Duduk di pinggir jendela dengan dua kaki terlipat di depan dada, kepala menunduk, sedikit mabuk, dan mata menutup, mengingat Mom, aku menangis, terisak-isak sampai aku terengah-engah. Aku tidak bisa berhenti memutar ulang percakapan terakhir kami yang terekam jelas di kepala.

"Aby mencintaimu. Aku mencintaimu. Dad mencintaimu. Kami semua mencintaimu, Al."

Kalau saja aku tahu itu kalimat terakhirnya, alih alih menjawabnya dengan; "kalau begitu jangan mati," aku ingin mengatakan; "aku juga mencintaimu, Mom, jangan tinggalkan aku."

Allana Devlyn Song menderita hebat ditinggal mati Ibunya.

Suara batuk keras diikuti dengan suara langkah kaki membuatku berhenti menahan napas. Ketika aku mengangkat kepala, aku melihat Dad.

Dengan canggung, Dad berdiri di sebelahku, satu tagannya meraih lenganku, meremasnya pelan. Wajahnya yang biasanya tampan tampak lebih tua. Ada banyak kerutan baru yang muncul di sana, dan kulitnya lebih pucat dari biasanya, yang membuat garis-garis kelabu tampak lebih menonjol tidak hanya di rambut kepalanya, kumisnya juga.

Dad menatap mataku. Ada semburat merah di matanya. "Boleh aku duduk?" dengan suaranya yang sumbang, berat, aku tahu dia baru saja menangis.

Dad tidak pernah menangis di depanku, atau memang dia tidak ingin aku melihat sisi melankonisnya. Dan aku tidak perah menilai Dad sebagai sosok yang lemah; dia lelaki paling kuat yang pernah kutahu, tapi kehilangan putri kesayangannya, lalu disusul istrinya tercinta, aku tidak akan menilainya sebagai sosok lemah apabila dia menangis di depanku sekarang. Jadi saat Dad menekan wajah dengan tangannya dan mulai terisak, aku hanya bisa menatapnya.
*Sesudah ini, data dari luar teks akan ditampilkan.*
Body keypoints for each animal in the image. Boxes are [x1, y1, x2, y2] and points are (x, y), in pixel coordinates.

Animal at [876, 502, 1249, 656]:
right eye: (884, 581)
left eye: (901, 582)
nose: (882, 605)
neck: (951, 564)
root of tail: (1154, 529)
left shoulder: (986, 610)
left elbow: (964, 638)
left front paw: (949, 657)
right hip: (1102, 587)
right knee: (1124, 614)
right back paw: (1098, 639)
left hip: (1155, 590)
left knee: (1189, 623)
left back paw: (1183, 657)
Untuk kedua kalinya, aku melihatnya hancur.

"Kau tidak lapar?" tanyanya, setelah tangisnya reda.

Aku menggeleng.

"Bibi Gong membuat pie apple," kata Dad, lagi.
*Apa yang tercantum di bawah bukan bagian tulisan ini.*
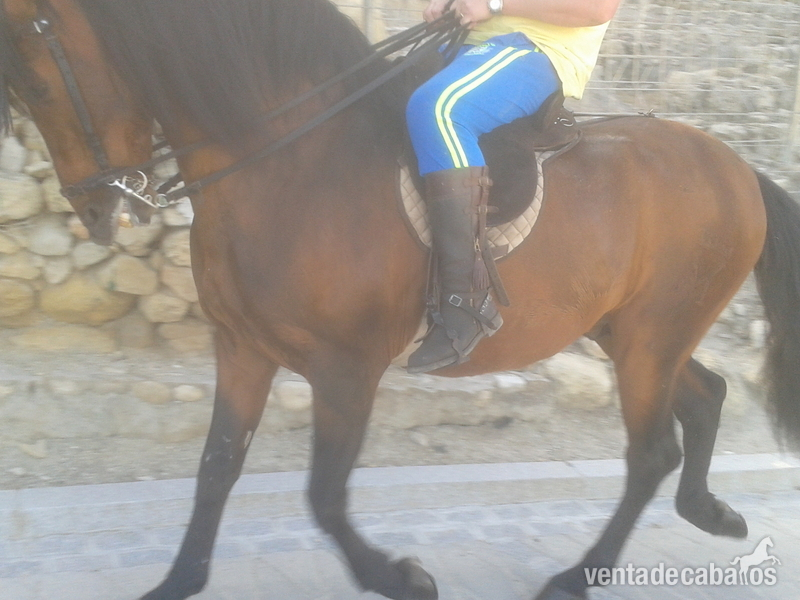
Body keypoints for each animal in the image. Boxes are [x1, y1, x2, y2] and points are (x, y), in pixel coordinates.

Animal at [2, 1, 800, 599]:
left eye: (35, 86)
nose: (97, 211)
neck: (290, 160)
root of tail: (736, 165)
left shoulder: (345, 368)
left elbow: (324, 494)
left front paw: (397, 576)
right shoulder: (242, 346)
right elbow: (216, 467)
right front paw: (178, 581)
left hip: (648, 341)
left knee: (651, 450)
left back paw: (579, 576)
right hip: (632, 333)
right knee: (705, 397)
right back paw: (706, 511)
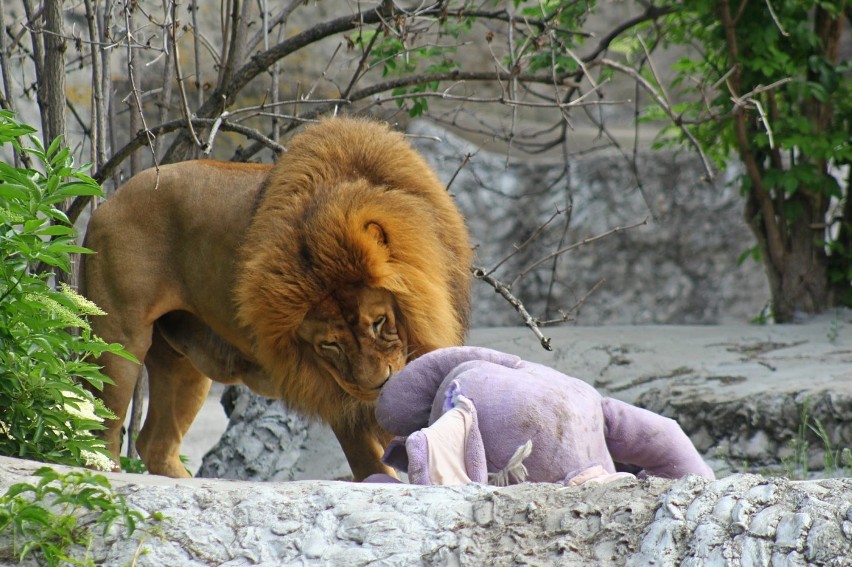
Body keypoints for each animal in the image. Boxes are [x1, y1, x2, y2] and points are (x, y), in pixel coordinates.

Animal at [81, 117, 472, 482]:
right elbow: (370, 463)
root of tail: (104, 202)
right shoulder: (337, 394)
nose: (378, 386)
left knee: (155, 444)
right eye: (329, 345)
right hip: (119, 343)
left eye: (378, 322)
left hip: (182, 365)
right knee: (100, 431)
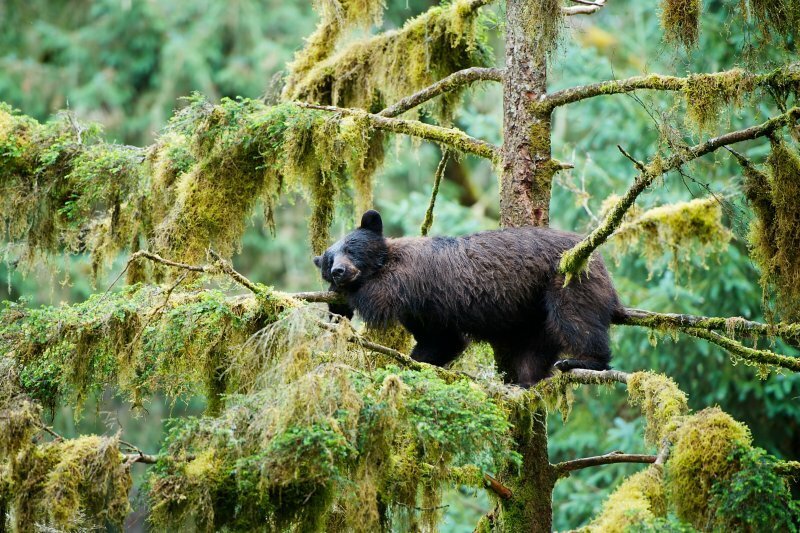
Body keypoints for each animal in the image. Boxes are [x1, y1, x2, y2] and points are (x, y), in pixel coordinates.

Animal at [314, 209, 624, 386]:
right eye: (329, 260)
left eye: (351, 248)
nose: (339, 271)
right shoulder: (423, 312)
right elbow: (440, 341)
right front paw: (414, 363)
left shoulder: (413, 276)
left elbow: (379, 296)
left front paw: (343, 298)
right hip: (533, 311)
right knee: (535, 349)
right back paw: (526, 380)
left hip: (567, 279)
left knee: (577, 318)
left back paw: (583, 361)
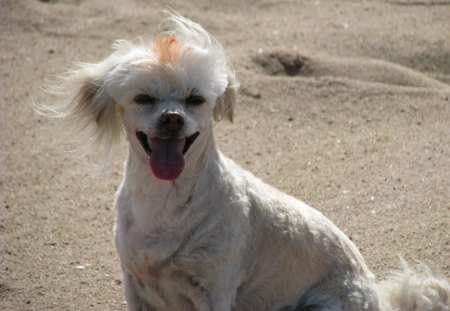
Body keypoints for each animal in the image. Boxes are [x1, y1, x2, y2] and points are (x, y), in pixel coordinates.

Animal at [51, 11, 448, 311]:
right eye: (144, 98)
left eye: (195, 99)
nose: (173, 118)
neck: (164, 200)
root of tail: (377, 297)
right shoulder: (136, 287)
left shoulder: (214, 292)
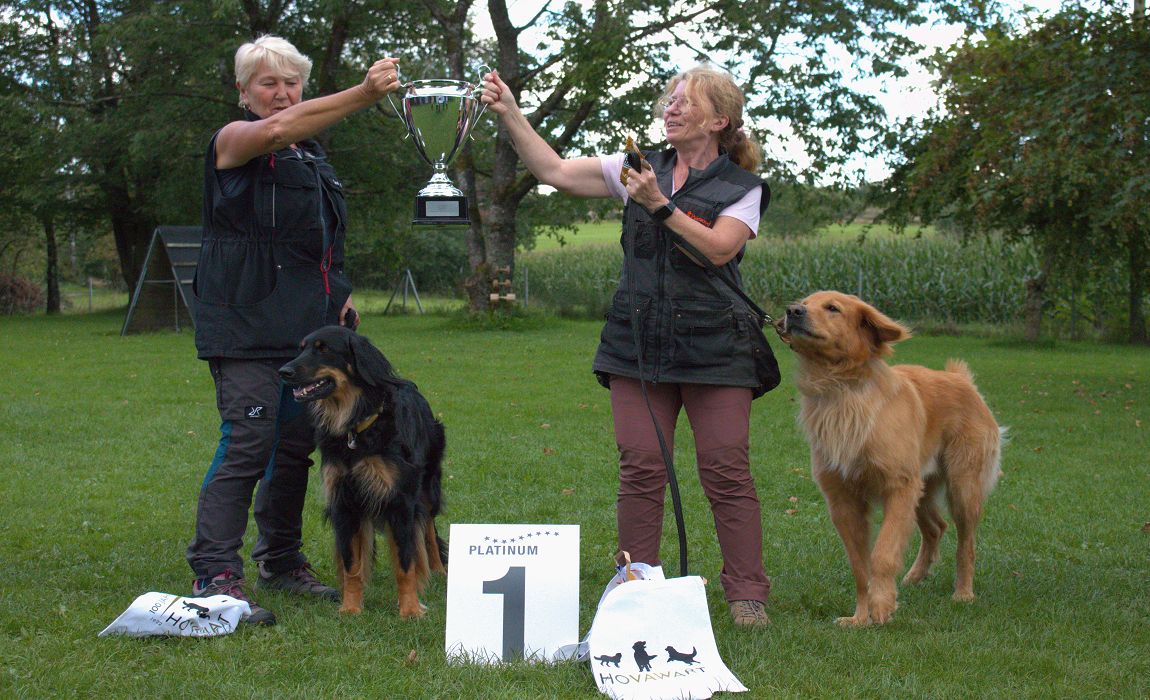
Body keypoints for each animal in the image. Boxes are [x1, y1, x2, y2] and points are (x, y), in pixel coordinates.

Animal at [278, 324, 448, 616]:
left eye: (323, 349)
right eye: (301, 348)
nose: (284, 372)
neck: (355, 428)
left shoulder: (401, 500)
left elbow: (405, 562)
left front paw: (410, 610)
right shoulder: (344, 501)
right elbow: (351, 565)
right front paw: (350, 608)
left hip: (427, 486)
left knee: (427, 527)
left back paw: (437, 569)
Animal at [777, 289, 1002, 620]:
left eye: (832, 308)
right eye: (804, 302)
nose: (792, 311)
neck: (841, 390)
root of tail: (962, 380)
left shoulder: (898, 486)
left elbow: (882, 553)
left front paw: (881, 606)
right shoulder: (843, 500)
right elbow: (860, 565)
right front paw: (860, 617)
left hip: (961, 487)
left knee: (966, 543)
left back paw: (963, 593)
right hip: (921, 489)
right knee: (936, 528)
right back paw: (915, 576)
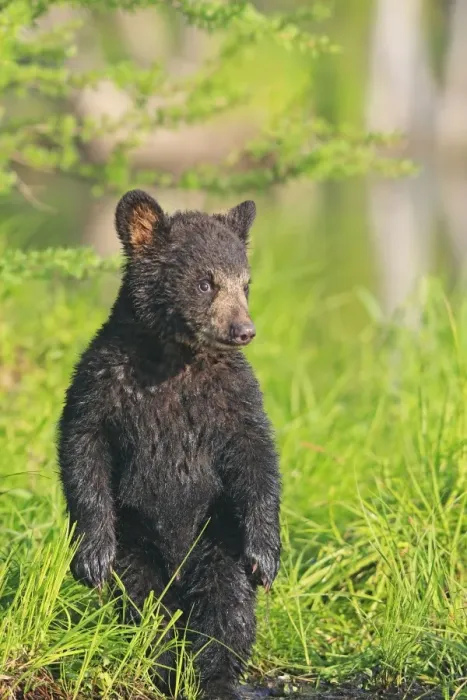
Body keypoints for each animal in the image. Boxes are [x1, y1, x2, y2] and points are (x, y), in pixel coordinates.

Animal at [58, 189, 281, 700]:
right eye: (205, 282)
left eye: (246, 284)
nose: (244, 330)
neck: (174, 360)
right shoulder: (103, 381)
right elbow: (83, 445)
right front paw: (92, 558)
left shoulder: (231, 395)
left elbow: (255, 454)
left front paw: (266, 556)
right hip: (137, 537)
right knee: (143, 602)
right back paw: (161, 662)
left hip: (216, 534)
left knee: (226, 605)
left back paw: (213, 677)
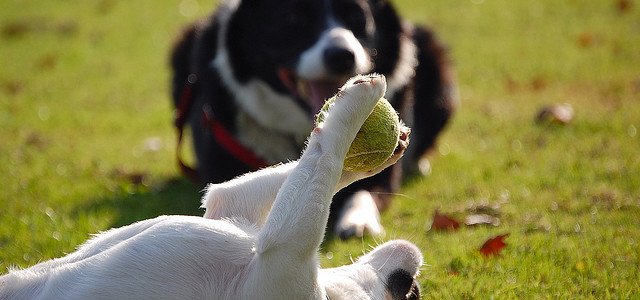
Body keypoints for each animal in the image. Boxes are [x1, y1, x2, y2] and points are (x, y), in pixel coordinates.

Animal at [0, 74, 422, 298]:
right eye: (407, 294)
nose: (410, 280)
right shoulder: (228, 204)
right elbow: (323, 161)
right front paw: (386, 141)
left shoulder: (283, 249)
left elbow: (325, 156)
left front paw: (357, 107)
Aku suka pie apple buatan Mom, suka wangi aromanya saat dikeluarkan dari oven. Aku akan menunggu Bibi Gong membuat pie apple, menunggunya mengeluarkan dari dalam oven, menarik napas dalam berharap menemukan aroma yang sama, tapi tak pernah kudapatkan. Pie apple buatan Mom berbeda dengan yang lain. Bibi Gong tidak bisa menandinginya, sekalipun wangi aromanya, bahkan ketika Mom memanggangnya sedikit lebih lama, sedikit gosong bagian bawahnya, sementara buatan Bibi Gong sempurna, pie apple buatan Mom yang terbaik. Dan tidak peduli berapa banyak pie yang aku masukkan ke dalam perut, tidak bisa membuatku berhenti menginginkan pie apple buatan Mom.
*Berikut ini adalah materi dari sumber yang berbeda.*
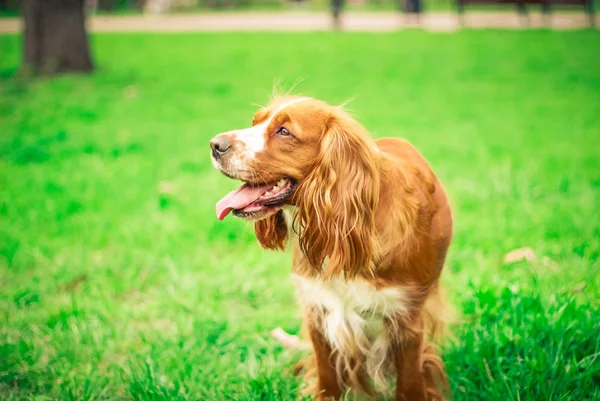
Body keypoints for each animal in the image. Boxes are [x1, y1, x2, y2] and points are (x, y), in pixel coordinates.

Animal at [213, 97, 452, 400]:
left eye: (284, 131)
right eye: (256, 122)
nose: (215, 144)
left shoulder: (407, 321)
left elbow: (409, 385)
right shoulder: (319, 313)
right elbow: (327, 380)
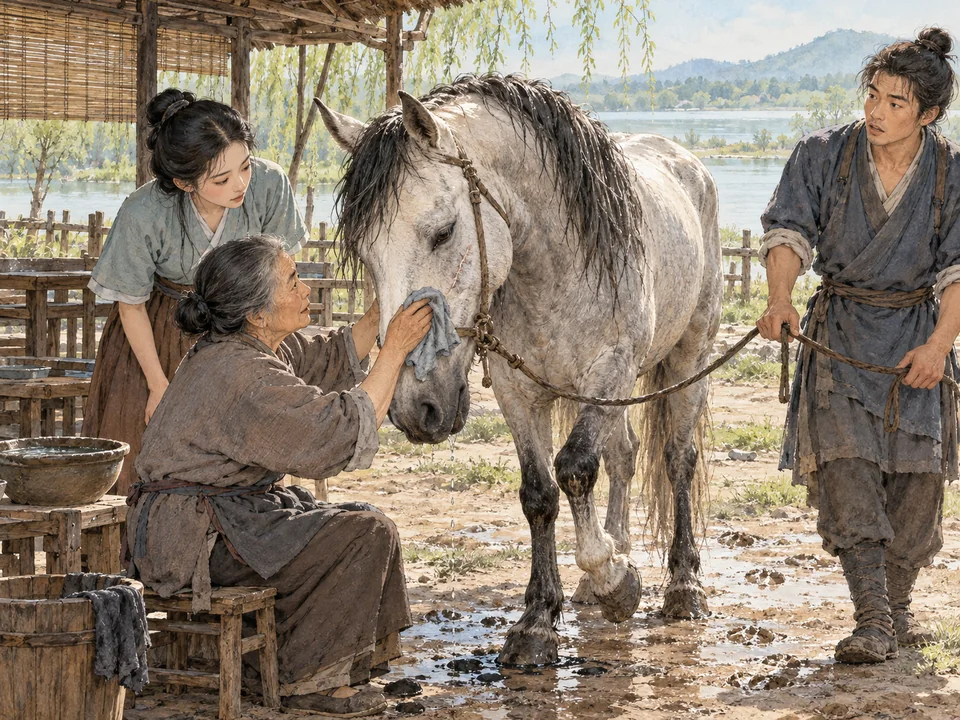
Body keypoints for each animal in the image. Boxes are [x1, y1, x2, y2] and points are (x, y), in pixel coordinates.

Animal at [316, 74, 723, 666]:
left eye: (443, 232)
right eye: (366, 253)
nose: (417, 409)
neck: (556, 266)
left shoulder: (610, 373)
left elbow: (574, 469)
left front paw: (615, 579)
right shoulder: (520, 391)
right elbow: (539, 495)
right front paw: (540, 619)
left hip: (688, 357)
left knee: (677, 459)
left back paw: (682, 585)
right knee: (624, 457)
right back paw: (610, 562)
Dad menghela napas, sadar kalau aku tidak menginginkan pie apple saat ini. "Kau harus mulai merelakannya, Al."

"Apa kau juga sudah merelakannya? Bahkan aku ragu kalau detik ini kau sudah merelakan Aby."

Dad terlihat ingin menyanggah, tapi dia hanya menutup mata. Aku ingin tertawa; dia tidak bisa menyuruhku kalau dia sendiri bahkan masih terjebak dalam kesedihan tiga tahun yang lalu.

"Kau tahu, aku hanya tidak ingin kehilangan putriku yang lain."

Satu kalimat itu membuatku tidak bisa tidak menangis -lagi. Inilah hidupku, dengan pikiranku yang dangkal aku akan mengartikan kalau aku hanya pilihan terakhir, tapi hidup yang kujalani satu tahun terakhir membuatku sadar, Dad juga mencintaiku, namun dengan cara yang berbeda.

Tidak berani menatap matanya, aku mengatakan apa yang selama ini ingin kukatakan padanya, "Dad, aku tidak mau kesedihan ini mengambil alih hidupku. Aku ingin lepas dari semua pikiran yang membuatku merasa tersesat. Aku ingin hidup."

Dad memelukku. Sesuatu yang basah menyentuh kulit kepalaku. Dad menangis. "Aku mengerti."